Стоило мне постучать в дверь подвала заброшенной обувной фабрики, как мне навстречу вылетает Оул, видимо, жутко соскучившийся.

- Ты выглядишь так, будто уже умер, - с восторгом в глазах говорит он, хватая меня за руку и затаскивая в свою берлогу. Я ничего не говорю. У меня просто нет никаких сил.

Я спас Рида Хартсона от смерти. Я спас его душу. Я воскресил мертвеца.

- Знаешь, Оул, я – некромант, - говорю я, падая на тюфяк в углу огромной залы – основного помещения подвала. Мой друг садится рядом со мной, настолько близко, что я бедром чувствую тепло его прислонившегося ко мне бока.

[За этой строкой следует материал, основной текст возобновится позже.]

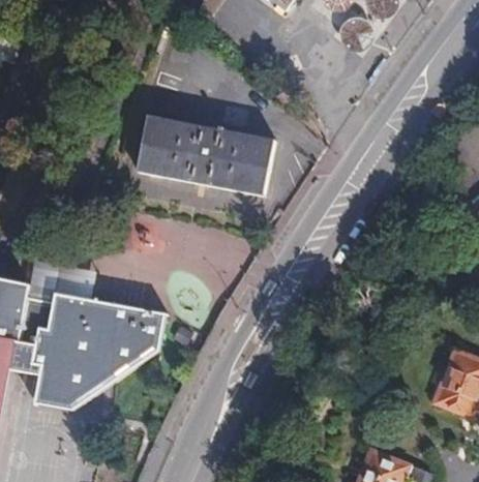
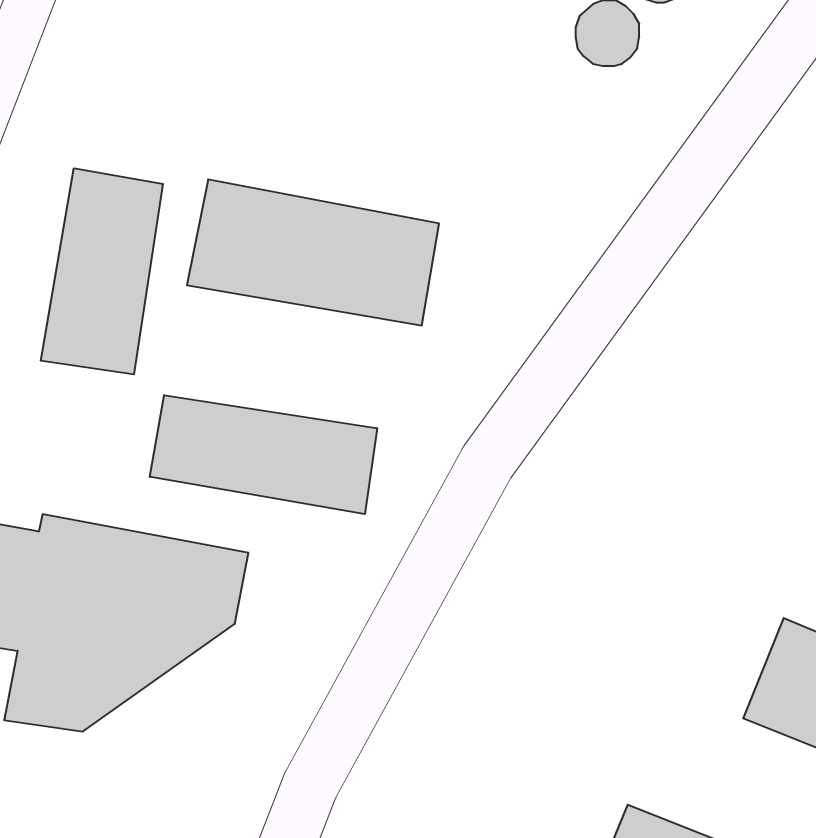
building: none -> [41,168,163,374]
building: none -> [150,395,377,514]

- Некроманты воскрешают мертвецов. Я их не люблю, - Оул морщится. А я улыбаюсь. Интересно, что я буду делать, если вдруг Оул умрёт?

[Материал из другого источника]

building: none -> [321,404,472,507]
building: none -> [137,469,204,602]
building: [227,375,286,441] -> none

- Значит, ты не любишь меня, - я снова смотрю в потолок. Тишина. Оул думает.

- Нет. Я тебя люблю. А некромантов – нет. Это странно… наверное, - бурчит себе под нос беловолосый псих, накручивая на палец молочную прядь. Он думает вслух. Он все свои чувства и мысли выставляет напоказ, по-другому он просто не умеет.

- Ну, спасибо и на этом, - говорю я, отворачиваясь к стене.

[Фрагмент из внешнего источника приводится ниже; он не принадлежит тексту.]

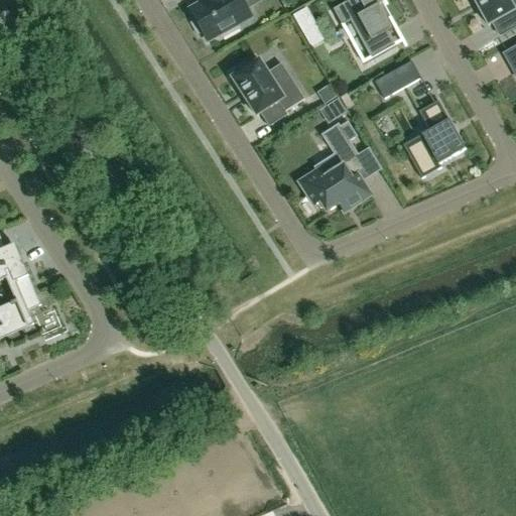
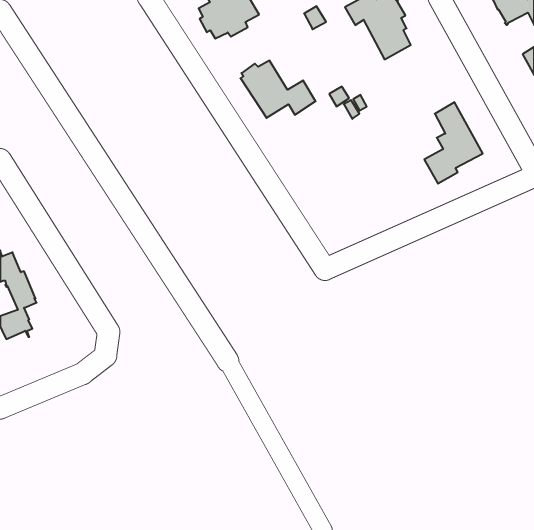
building: [375,59,421,98] -> none
building: [300,120,371,211] -> none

- Долго ты собираешься торчать в этом теле? – спрашивает Оул, ложась рядом и подтаскивая валяющееся рядом шерстяное одеяло.

- Завтра всё это кончится, - мне тяжело это говорить. Не потому, что я не хочу умирать, нет. Я всегда хотел и хочу смерти. Просто… Жаль, что эта история кончается. Кончается совсем не так, как хотелось бы. Насколько было бы лучше, если бы любовь Тома Лидвела оказалась безответной… Гнать эти мысли, гнать. Если бы, если бы. Глупости это всё. Как есть, так и должно быть – этого не изменить. Как бы горько не было.

- Джесс, я приготовил снотворное, - говорит Оул, - надеюсь, ты не надеешься, что умрёшь окончательно.

- Надеюсь, - честно говорю я, поворачиваясь лицом к Оулу. Его глаза горят в свете неполной луны, падающем из крохотных окошек под потолком. Его молочно-белые волосы разметались по старому скрипящему матрасу. Его улыбка выглядит слишком доброй и наивной для улыбки маньяка-психопата.

- Дурак, - шепчет он, замечая то, как я им любуюсь.

- Я знаю, - говорю я, - я хочу, чтобы я нашёл тебя поскорее в следующей жизни.

- Я тоже.

… Глупо было бы думать, что на этот раз я передумаю и не стану накладывать на себя руки.